The Cannabis Control Board (CCB) and Office of Cannabis Regulations (OCM) recently issued “Guidance for Adult-Use Retail Dispensaries.” The twenty-seven-page document provides insight into what the Conditional Adult-Use Retail Dispensaries (CAURD) regulations will look like and will shape the non-conditional retail dispensaries license regulations down the road. We will cover the guidance in subsequent blog posts, but one particular section caught our attention, and it relates to vertical integration.
Vertical integration in the cannabis context means one company or group of companies controlled by the same management group who own businesses through the cannabis supply chain. A vertically integrated cannabis company will typically cultivate, process, and sell cannabis products. New York prohibits vertical integration meaning that in New York, licensees are limited to cultivating and processing or selling cannabis. There are some exceptions, such as microtier licenses, but for the most part vertical integration is a non-starter in New York.
Section 34 of the Guidance reads, in part, as follows:
Undue Influence. To prevent suppliers from exerting inappropriate control over retail dispensaries, the Cannabis Law places restrictions on the ability of an entity in one tier from having an interest in an entity in another tier of the industry.
Retail dispensaries, their true parties of interest, passive investors, and any management service providers cannot have any interest in any business anywhere that cultivates, processes, or distributes cannabis. Applicants with an interest in such a business, no matter how small that interest is, will not be approved. A licensee who, themselves or through their True Parties of Interest, passive investors, or any management service providers, holds a prohibited interest risks their license being cancelled, suspended, or revoked or other enforcement actions being taken.
This portion of the guidance essentially prohibits anyone who owns, invests in, or manages a cannabis dispensary, both CAURD and otherwise, from having any form of ownership interest in any cannabis cultivation or processing operation throughout the United States and even abroad. This would be the most restrictive ban on vertical integration in the country. A licensed New York dispensary will not be able to work with any company that also owns even the smallest share of a cannabis cultivation or processing company.
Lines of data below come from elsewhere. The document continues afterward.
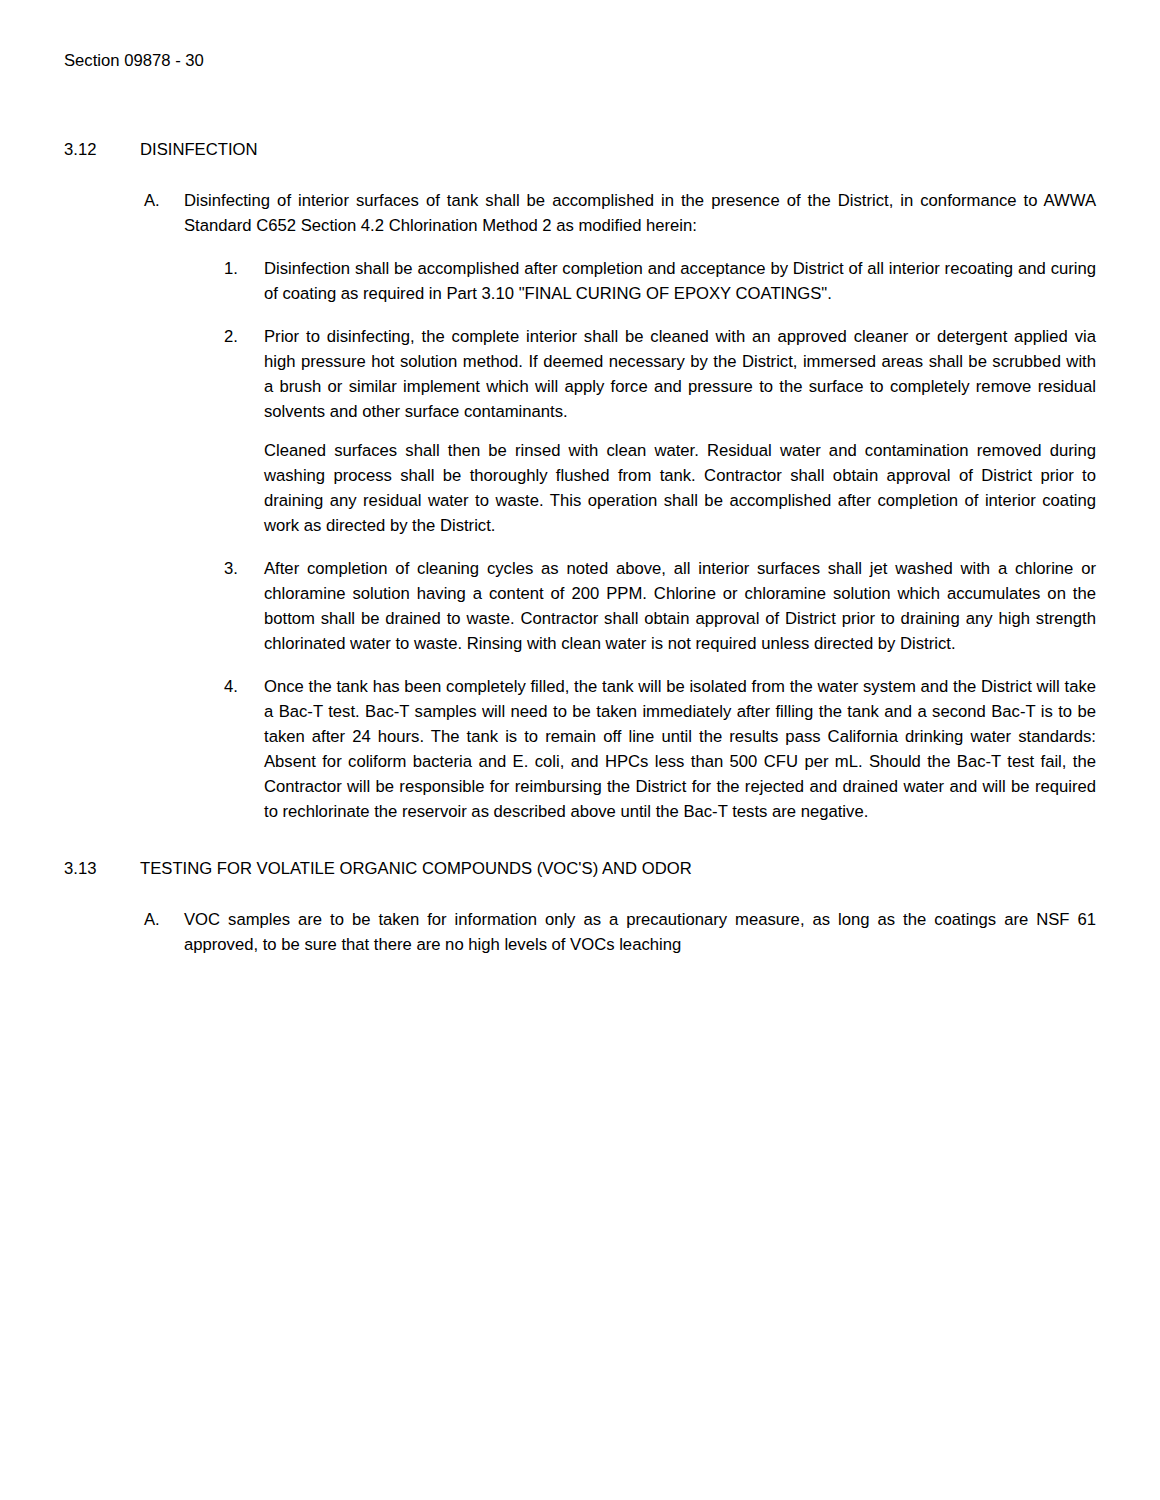Section 09878 - 30
3.12
DISINFECTION
A.
Disinfecting of interior surfaces of tank shall be accomplished in the presence of the District, in conformance to AWWA Standard C652 Section 4.2 Chlorination Method 2 as modified herein:
1.
Disinfection shall be accomplished after completion and acceptance by District of all interior recoating and curing of coating as required in Part 3.10 "FINAL CURING OF EPOXY COATINGS".
2.
Prior to disinfecting, the complete interior shall be cleaned with an approved cleaner or detergent applied via high pressure hot solution method. If deemed necessary by the District, immersed areas shall be scrubbed with a brush or similar implement which will apply force and pressure to the surface to completely remove residual solvents and other surface contaminants.
Cleaned surfaces shall then be rinsed with clean water. Residual water and contamination removed during washing process shall be thoroughly flushed from tank. Contractor shall obtain approval of District prior to draining any residual water to waste. This operation shall be accomplished after completion of interior coating work as directed by the District.
3.
After completion of cleaning cycles as noted above, all interior surfaces shall jet washed with a chlorine or chloramine solution having a content of 200 PPM. Chlorine or chloramine solution which accumulates on the bottom shall be drained to waste. Contractor shall obtain approval of District prior to draining any high strength chlorinated water to waste. Rinsing with clean water is not required unless directed by District.
4.
Once the tank has been completely filled, the tank will be isolated from the water system and the District will take a Bac-T test. Bac-T samples will need to be taken immediately after filling the tank and a second Bac-T is to be taken after 24 hours. The tank is to remain off line until the results pass California drinking water standards: Absent for coliform bacteria and E. coli, and HPCs less than 500 CFU per mL. Should the Bac-T test fail, the Contractor will be responsible for reimbursing the District for the rejected and drained water and will be required to rechlorinate the reservoir as described above until the Bac-T tests are negative.
3.13
TESTING FOR VOLATILE ORGANIC COMPOUNDS (VOC'S) AND ODOR
A.
VOC samples are to be taken for information only as a precautionary measure, as long as the coatings are NSF 61 approved, to be sure that there are no high levels of VOCs leaching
This will effectively prohibit any Multi-State Operators (MSOs) from owning a retail dispensary in New York if those entities have invested in cultivation and processing elsewhere.
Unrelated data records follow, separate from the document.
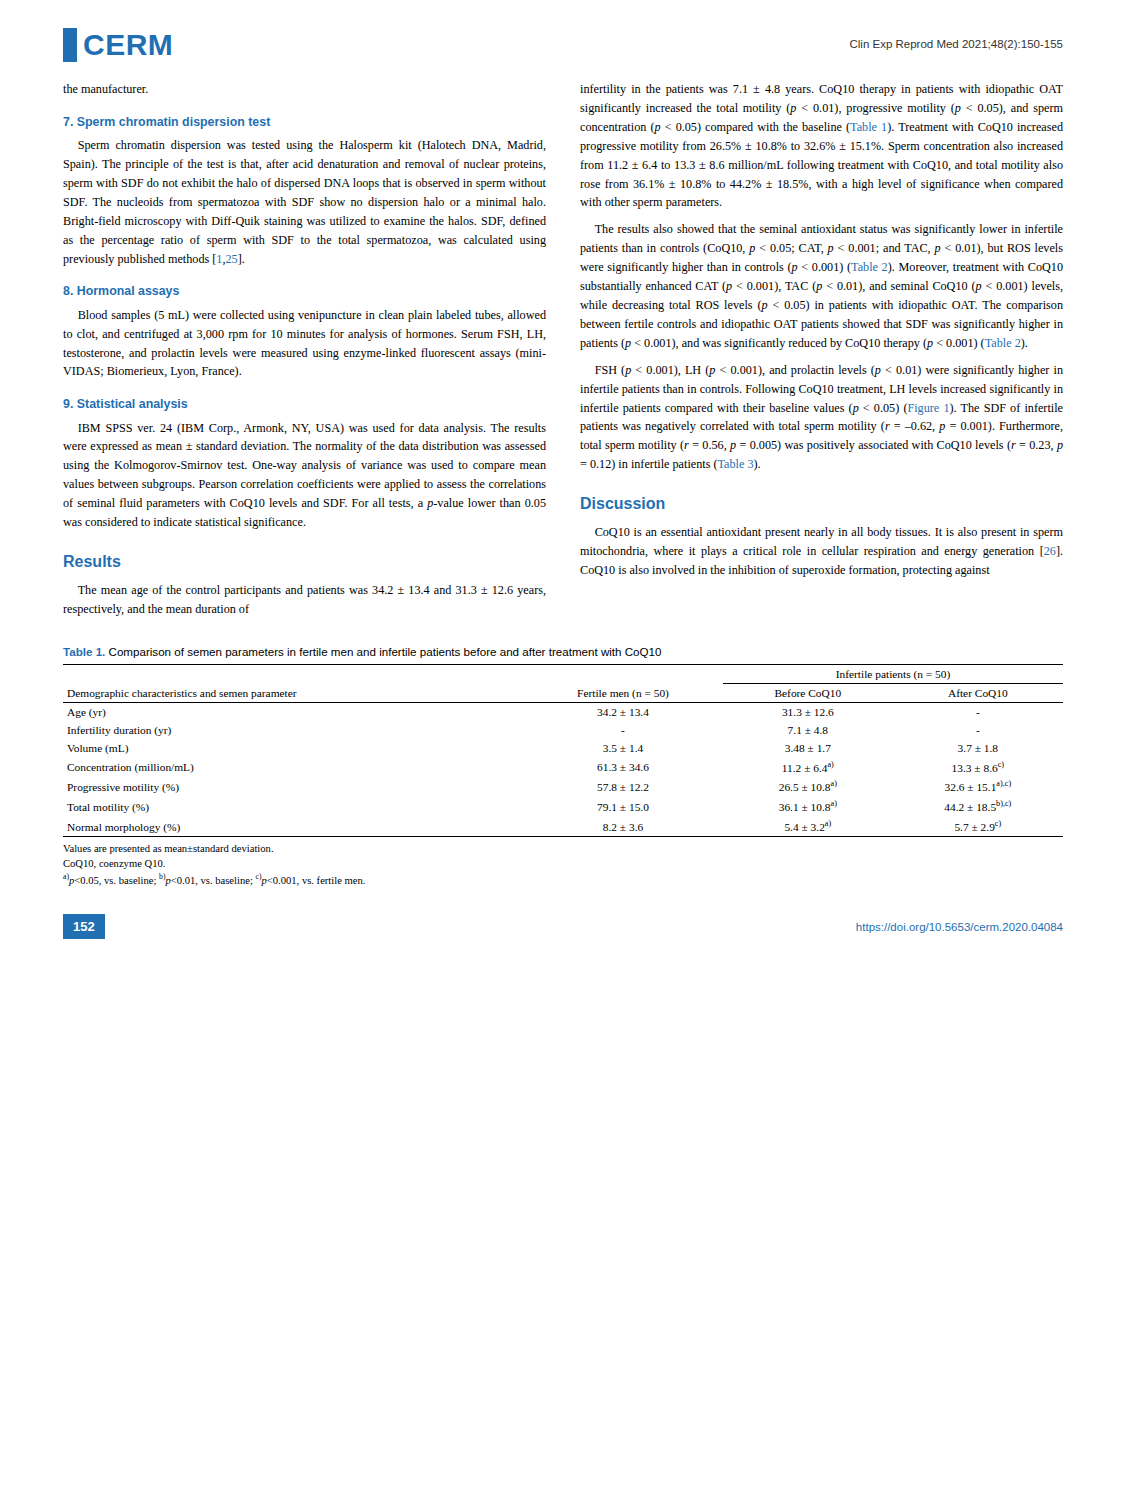CERM
Clin Exp Reprod Med 2021;48(2):150-155
the manufacturer.
7. Sperm chromatin dispersion test
Sperm chromatin dispersion was tested using the Halosperm kit (Halotech DNA, Madrid, Spain). The principle of the test is that, after acid denaturation and removal of nuclear proteins, sperm with SDF do not exhibit the halo of dispersed DNA loops that is observed in sperm without SDF. The nucleoids from spermatozoa with SDF show no dispersion halo or a minimal halo. Bright-field microscopy with Diff-Quik staining was utilized to examine the halos. SDF, defined as the percentage ratio of sperm with SDF to the total spermatozoa, was calculated using previously published methods [1,25].
8. Hormonal assays
Blood samples (5 mL) were collected using venipuncture in clean plain labeled tubes, allowed to clot, and centrifuged at 3,000 rpm for 10 minutes for analysis of hormones. Serum FSH, LH, testosterone, and prolactin levels were measured using enzyme-linked fluorescent assays (mini-VIDAS; Biomerieux, Lyon, France).
9. Statistical analysis
IBM SPSS ver. 24 (IBM Corp., Armonk, NY, USA) was used for data analysis. The results were expressed as mean ± standard deviation. The normality of the data distribution was assessed using the Kolmogorov-Smirnov test. One-way analysis of variance was used to compare mean values between subgroups. Pearson correlation coefficients were applied to assess the correlations of seminal fluid parameters with CoQ10 levels and SDF. For all tests, a p-value lower than 0.05 was considered to indicate statistical significance.
Results
The mean age of the control participants and patients was 34.2 ± 13.4 and 31.3 ± 12.6 years, respectively, and the mean duration of
infertility in the patients was 7.1 ± 4.8 years. CoQ10 therapy in patients with idiopathic OAT significantly increased the total motility (p < 0.01), progressive motility (p < 0.05), and sperm concentration (p < 0.05) compared with the baseline (Table 1). Treatment with CoQ10 increased progressive motility from 26.5% ± 10.8% to 32.6% ± 15.1%. Sperm concentration also increased from 11.2 ± 6.4 to 13.3 ± 8.6 million/mL following treatment with CoQ10, and total motility also rose from 36.1% ± 10.8% to 44.2% ± 18.5%, with a high level of significance when compared with other sperm parameters.
The results also showed that the seminal antioxidant status was significantly lower in infertile patients than in controls (CoQ10, p < 0.05; CAT, p < 0.001; and TAC, p < 0.01), but ROS levels were significantly higher than in controls (p < 0.001) (Table 2). Moreover, treatment with CoQ10 substantially enhanced CAT (p < 0.001), TAC (p < 0.01), and seminal CoQ10 (p < 0.001) levels, while decreasing total ROS levels (p < 0.05) in patients with idiopathic OAT. The comparison between fertile controls and idiopathic OAT patients showed that SDF was significantly higher in patients (p < 0.001), and was significantly reduced by CoQ10 therapy (p < 0.001) (Table 2).
FSH (p < 0.001), LH (p < 0.001), and prolactin levels (p < 0.01) were significantly higher in infertile patients than in controls. Following CoQ10 treatment, LH levels increased significantly in infertile patients compared with their baseline values (p < 0.05) (Figure 1). The SDF of infertile patients was negatively correlated with total sperm motility (r = –0.62, p = 0.001). Furthermore, total sperm motility (r = 0.56, p = 0.005) was positively associated with CoQ10 levels (r = 0.23, p = 0.12) in infertile patients (Table 3).
Discussion
CoQ10 is an essential antioxidant present nearly in all body tissues. It is also present in sperm mitochondria, where it plays a critical role in cellular respiration and energy generation [26]. CoQ10 is also involved in the inhibition of superoxide formation, protecting against
Table 1. Comparison of semen parameters in fertile men and infertile patients before and after treatment with CoQ10
| Demographic characteristics and semen parameter | Fertile men (n = 50) | Infertile patients (n = 50) |
| --- | --- | --- |
| Before CoQ10 | After CoQ10 |
| Age (yr) | 34.2 ± 13.4 | 31.3 ± 12.6 | - |
| Infertility duration (yr) | - | 7.1 ± 4.8 | - |
| Volume (mL) | 3.5 ± 1.4 | 3.48 ± 1.7 | 3.7 ± 1.8 |
| Concentration (million/mL) | 61.3 ± 34.6 | 11.2 ± 6.4 a) | 13.3 ± 8.6 c) |
| Progressive motility (%) | 57.8 ± 12.2 | 26.5 ± 10.8 a) | 32.6 ± 15.1 a),c) |
| Total motility (%) | 79.1 ± 15.0 | 36.1 ± 10.8 a) | 44.2 ± 18.5 b),c) |
| Normal morphology (%) | 8.2 ± 3.6 | 5.4 ± 3.2 a) | 5.7 ± 2.9 c) |
Values are presented as mean±standard deviation.
CoQ10, coenzyme Q10.
a)p<0.05, vs. baseline; b)p<0.01, vs. baseline; c)p<0.001, vs. fertile men.
152
https://doi.org/10.5653/cerm.2020.04084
New York lawmakers and regulators were clearly influenced by Washington state cannabis laws and regulations. The term “True Party of Interest” is a unique term when it comes to cannabis and originated in Washington shortly after cannabis was legalized recreationally nearly a decade ago. In both Washington and New York, the term broadly covers any person or entity that has any remote ownership interest in a cannabis license. Washington also prohibits vertical integration and uses the term “Undue Influence,” like section 34 of the Guidance.
While New York may have been influenced by Washington’s ban on vertical integration, it has taken that policy to an extreme new level. Washington does not prohibit true parties of interest in owning different license types elsewhere. It remains to be seen whether Section 34 of the guidance will become a more permanent regulation.